IL (POCO) GRANDE GATSBY - GIUSEPPE MAURO (anno 2 n.6)

Si aspettava da tanto, troppo tempo e, finalmente, arriva nelle sale Il Grande Gatsby, nuova opera del regista australiano Baz Lurhmann, autore anche del musical carnevalesco Moulin Rouge. Ma stranamente le prime parole che ti vengono in mente per commentare il lavoro del regista compongono una frase tipica dei prof : “ E' bravo, ma non si applica”. E questo film, più che un'interpretazione fuori dagli schemi di un classico, sembra il classico compitino in classe, dal tratto poco originale, in cui si poteva fare molto di più.

Quarta trasposizione cinematografica del grande capolavoro letterario di Francis Scott Fitzgerald, racconta attraverso gli occhi di Nick Carraway (Tobey Maguire) la tragica storia d'amore del suo vicino di casa il “grande” Jay Gatsby (Leonardo DiCaprio) innamoratosi della graziosa Daisy ( Carey Mulligan) infelicemente sposata con un uno degli uomini più ricchi di New York, Tom Buchanan ( Joel Edgerton) perché continuamente tradita. Tutto questo sullo sfondo di quei ruggenti anni Venti, sfarzosi, sfavillanti, estremi, dove la gente si ubriacava di champagne e viveva senza pensieri, ignara che alla fine di quel decennio sarebbe comparsa come una tempesta la più grave crisi economica del Novecento: la Grande Depressione.

La pellicola quasi sempre riesce ad essere fedele alla versione cartacea, ma, a parte DiCaprio che si è calato perfettamente nei panni di quel dandy che olet for pecunia, l'interpretazione del cast non è stata particolarmente incisiva e memorabile: gli attori hanno recitato bene, svolgendo però la loro parte senza carattere, scomparendo nei propri personaggi. E che dire della scenografia, che rispecchia proprio il lusso smodato e una sorta di neo barocco degli Anni Ruggenti? Funziona. Non come la colonna sonora molto discutibile (la scusa di usare il rap degli anni Zero per dare un senso di contemporaneità alla storia non regge) e l' inutile 3D che è solo un insensato strumento acchiappa giovani. Per Nick “il passato non si replica”, quindi la storia andava attualizzata.

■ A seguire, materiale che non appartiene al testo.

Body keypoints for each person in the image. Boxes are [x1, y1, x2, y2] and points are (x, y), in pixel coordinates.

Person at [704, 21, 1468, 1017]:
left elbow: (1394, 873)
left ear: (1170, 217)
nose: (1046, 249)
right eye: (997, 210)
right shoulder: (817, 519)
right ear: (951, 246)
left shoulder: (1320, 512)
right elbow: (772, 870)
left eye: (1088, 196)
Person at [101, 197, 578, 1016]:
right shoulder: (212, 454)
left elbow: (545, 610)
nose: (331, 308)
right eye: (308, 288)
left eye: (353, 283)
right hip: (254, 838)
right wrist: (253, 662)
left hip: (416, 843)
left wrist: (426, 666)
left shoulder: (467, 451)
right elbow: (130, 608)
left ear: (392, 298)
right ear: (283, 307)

E invece di suggerire allo spettatore confronti tra la crisi del '29 per colpa delle banche e la moderna crisi...sempre per colpa delle banche (maledette banche!) che forse l'avrebbe reso ancora più interessante, il nostro Baz si è concentrato sulle opulente feste del ricco Gatsby, si è limitato semplicemente a seguire la storia struggente di questi due amanti, senza riuscire a individuare la cifra della sua personale lettura.

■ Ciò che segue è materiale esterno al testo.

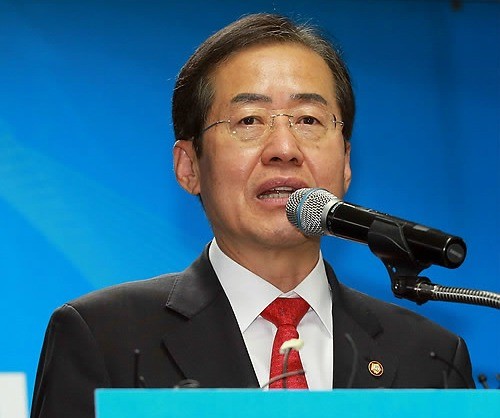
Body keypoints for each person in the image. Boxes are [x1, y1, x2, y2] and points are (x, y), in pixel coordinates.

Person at [31, 12, 475, 418]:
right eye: (249, 120)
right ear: (189, 167)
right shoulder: (103, 337)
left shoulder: (431, 357)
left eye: (308, 120)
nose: (284, 149)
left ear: (345, 161)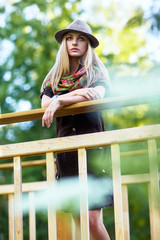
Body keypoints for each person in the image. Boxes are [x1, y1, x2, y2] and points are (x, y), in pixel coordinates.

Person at [40, 19, 112, 240]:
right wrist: (73, 96)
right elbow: (45, 104)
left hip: (93, 150)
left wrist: (60, 100)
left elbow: (98, 94)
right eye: (69, 38)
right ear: (64, 43)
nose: (74, 42)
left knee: (91, 220)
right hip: (67, 153)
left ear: (88, 45)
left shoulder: (95, 71)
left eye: (81, 38)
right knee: (79, 219)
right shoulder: (53, 79)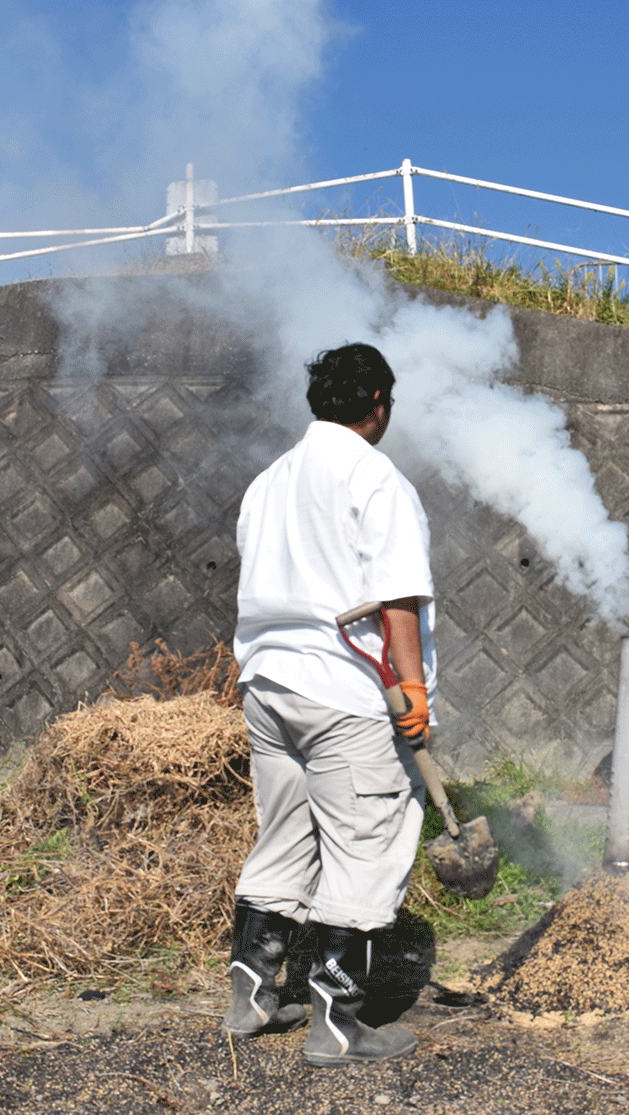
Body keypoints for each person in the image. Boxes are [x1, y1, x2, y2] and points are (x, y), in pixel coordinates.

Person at [222, 342, 435, 1067]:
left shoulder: (268, 482)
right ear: (379, 406)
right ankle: (339, 1025)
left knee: (282, 835)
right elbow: (397, 594)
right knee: (364, 846)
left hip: (268, 687)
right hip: (344, 692)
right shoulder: (376, 479)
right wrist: (412, 689)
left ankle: (251, 995)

Quindi se volete divertirvi, Il Grande Gatsby di Baz Lurhmann fa al caso vostro. Ma se cercate qualcosa di più, qualcosa di unico, allora recuperate il Moulin Rouge già citato, molto più sorprendente.

 

P.S. Con quest'ultima recensione chiudo per quest'anno scolastico la mia rubrica. Ringrazio tutti coloro che per sbaglio l'hanno seguita, ed ora che sono arrivate le tanto desiderate vacanze è tempo per me di staccare la spina, anzi di spegnere la cinepresa...Quindi auguro a tutti BUONE VACANZE e IN BOCCA AL LUPO a chi ha gli esami. CIAO!